» Document source:

- - - - - - -

Lord John Grey est en grande partie un personnage accidentel, et ce, depuis la nuit où ce jeune imprudent s’est mis en tête de tuer un jacobite notoire au col de Carryarrick. Son association avec Claire et Jamie Fraser (ainsi qu’avec moi) date de cet épisode du Talisman. Bien qu’il joue un rôle petit mais important dans les volumes suivants de la série initiée par Le Chardon et le Tartan, je n’avais pas vraiment l’intention d’en faire le héros d’un roman à part. (D’un autre côté, je n’avais pas prévu de montrer Le Chardon et le Tartan à qui que ce soit et voilà où j’en suis aujourd’hui. Comme quoi, tout peut arriver.)


Lord John s’est affranchi de la saga du Chardon lorsque l’éditeur et anthologiste britannique Maxim Jakubowski m’a proposé de rédiger une nouvelle pour une anthologie de récits policiers historiques assemblée en hommage à la romancière Ellis Peters, qui venait de nous quitter. Je n’en avais encore jamais écrit, si l’on fait exception de quelques rédactions guère brillantes pour mon cours d’anglais au lycée. D’un autre côté, j’ai toujours aimé les enquêtes du frère Cadfael, d’Ellis Peters, et j’ai pensé qu’écrire un texte court serait pour moi un défi technique. Je me suis donc dit : pourquoi pas ?


L'histoire devait se dérouler au XVIIIe siècle car c’était la seule époque que je connaissais bien et je n’avais pas le temps de faire des recherches approfondies sur une autre période rien que pour une nouvelle. En outre, cette dernière ne pouvait faire intervenir les principaux personnages du Chardon car, tout comme un roman, une bonne nouvelle doit présenter un puissant enjeu moral. Il m’aurait été difficile de faire vivre aux Fraser un événement majeur qui n’ait pas d’incidence sur les futurs volets de la saga. Comme je ne conçois pas les intrigues à l’avance, il m’a paru plus simple d’éviter le problème en me concentrant plutôt sur lord John. C’est un personnage très intéressant; il m’est facile de m’identifier à lui ; il n’apparaît qu’épisodiquement dans les romans du Chardon ; il n’y a aucune raison qu’il ne vive pas d’aventures passionnantes hors champ, dans son propre monde.

- - - - - - -

» Bloc de données:
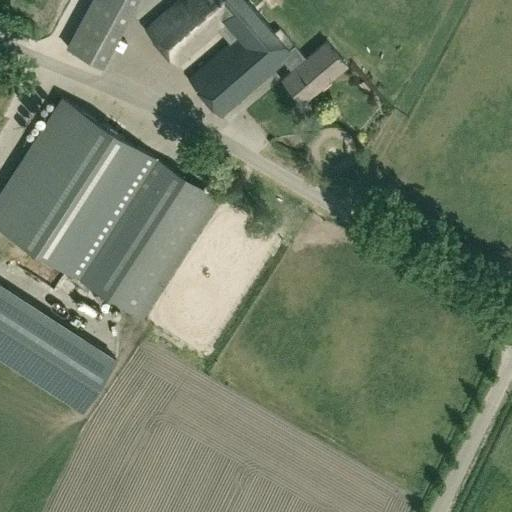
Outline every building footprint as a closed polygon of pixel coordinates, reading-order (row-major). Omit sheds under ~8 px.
[(98,0),(80,45),(116,59),(139,0),(98,0)] [(284,60),(298,47),(295,43),(294,44),(279,26),(274,30),(249,0),(176,0),(147,25),(178,61),(228,19),(236,28),(233,31),(237,36),(189,75),(221,113),(284,60)] [(306,57),(298,47),(284,60),(292,69),(282,77),(303,102),(347,65),(327,40),(306,57)] [(0,192),(0,226),(141,318),(219,198),(63,96),(0,192)] [(114,359),(0,286),(0,359),(81,411),(114,359)] [(101,311),(114,317),(120,306),(107,300),(101,311)]
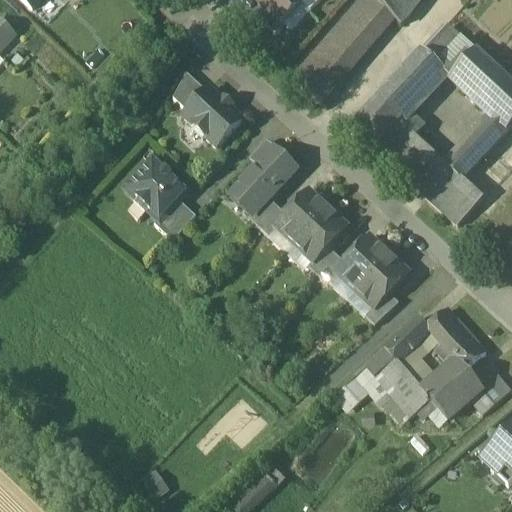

- - - - - - -

» Consigne:
D'après le document source sur lord John Grey, pourquoi la nouvelle ne pouvait-elle pas faire intervenir les principaux personnages du Chardon ? Répondez en une à trois phrases.

» Réponse complète:
Une bonne nouvelle doit présenter un puissant enjeu moral, et il aurait été difficile de faire vivre aux Fraser un événement majeur sans incidence sur les futurs volets de la saga. Les intrigues n'étant pas conçues à l'avance, il a paru plus simple d'éviter ce problème en se concentrant sur lord John.